Recorded information -

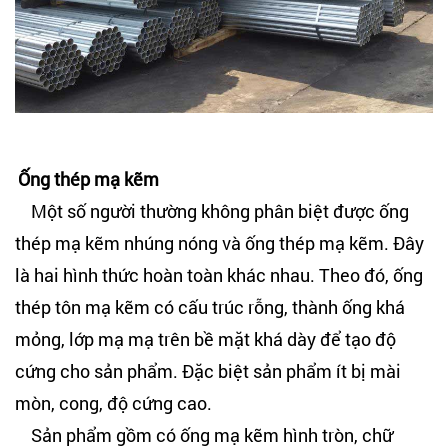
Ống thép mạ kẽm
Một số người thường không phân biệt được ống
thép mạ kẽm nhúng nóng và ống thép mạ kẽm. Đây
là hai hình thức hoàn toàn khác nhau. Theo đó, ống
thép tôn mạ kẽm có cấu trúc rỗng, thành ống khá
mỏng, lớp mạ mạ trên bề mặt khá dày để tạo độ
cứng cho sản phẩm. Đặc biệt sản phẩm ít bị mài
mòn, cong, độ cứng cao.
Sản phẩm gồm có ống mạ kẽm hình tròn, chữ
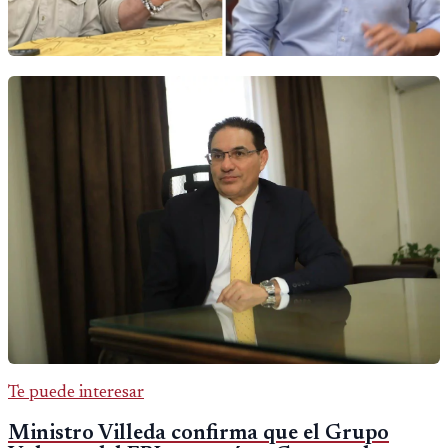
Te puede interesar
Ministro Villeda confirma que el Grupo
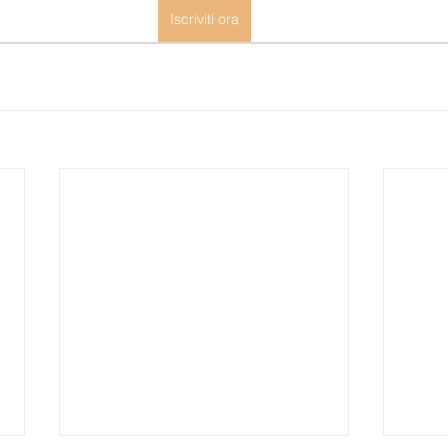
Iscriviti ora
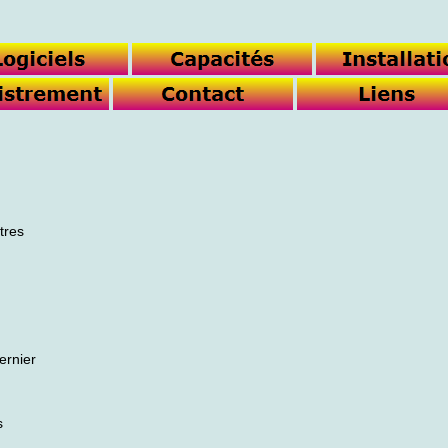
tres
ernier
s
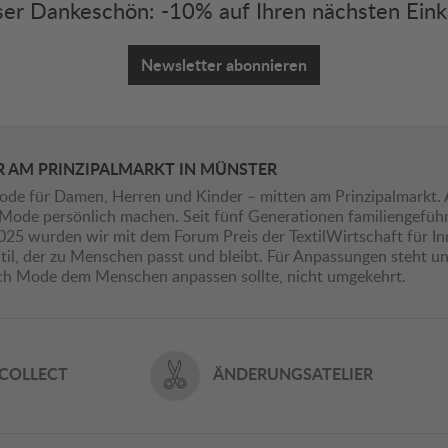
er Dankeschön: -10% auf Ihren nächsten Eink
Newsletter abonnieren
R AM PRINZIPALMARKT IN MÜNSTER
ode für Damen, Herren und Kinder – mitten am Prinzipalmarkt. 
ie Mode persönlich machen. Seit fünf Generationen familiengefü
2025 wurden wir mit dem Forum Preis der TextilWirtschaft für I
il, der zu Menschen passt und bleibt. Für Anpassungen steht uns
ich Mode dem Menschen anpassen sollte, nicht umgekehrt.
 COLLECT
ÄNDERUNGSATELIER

...

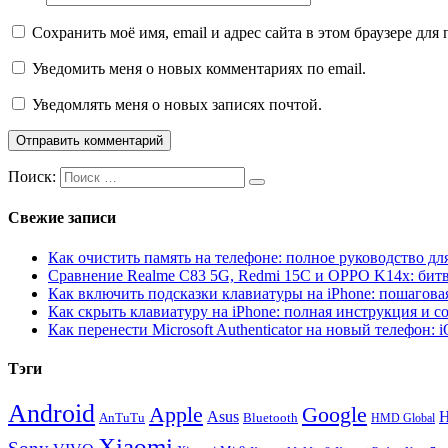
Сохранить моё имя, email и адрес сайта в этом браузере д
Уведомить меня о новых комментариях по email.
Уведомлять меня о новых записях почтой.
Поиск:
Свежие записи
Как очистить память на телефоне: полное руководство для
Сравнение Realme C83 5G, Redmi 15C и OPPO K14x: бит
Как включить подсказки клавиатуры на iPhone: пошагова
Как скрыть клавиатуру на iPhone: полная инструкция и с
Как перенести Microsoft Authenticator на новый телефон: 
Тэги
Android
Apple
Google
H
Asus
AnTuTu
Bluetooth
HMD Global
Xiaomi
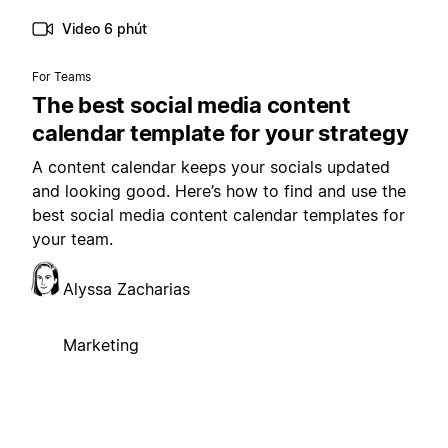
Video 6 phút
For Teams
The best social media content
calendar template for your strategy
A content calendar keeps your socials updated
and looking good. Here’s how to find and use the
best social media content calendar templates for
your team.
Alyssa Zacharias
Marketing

* * *

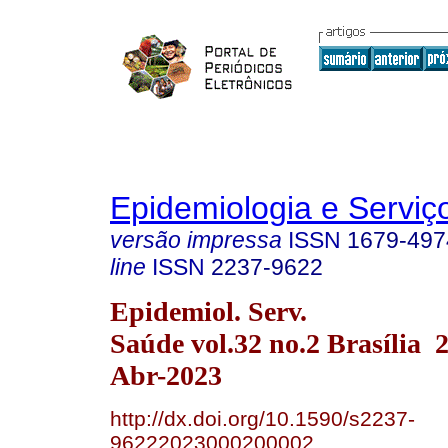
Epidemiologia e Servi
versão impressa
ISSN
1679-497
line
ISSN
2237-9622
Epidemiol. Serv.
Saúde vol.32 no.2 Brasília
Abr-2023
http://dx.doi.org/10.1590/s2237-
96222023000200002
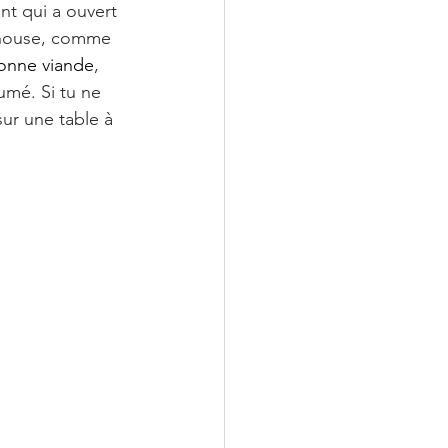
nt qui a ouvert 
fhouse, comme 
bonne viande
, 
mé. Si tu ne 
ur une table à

Exercise -
Once you find the line with "il, der zu Menschen" above, print it and every line after it up to and including the line with "ÄNDERUNGSATELIER", exactly as written and nothing else.

Response box -
il, der zu Menschen passt und bleibt. Für Anpassungen steht uns
ich Mode dem Menschen anpassen sollte, nicht umgekehrt.
 COLLECT
ÄNDERUNGSATELIER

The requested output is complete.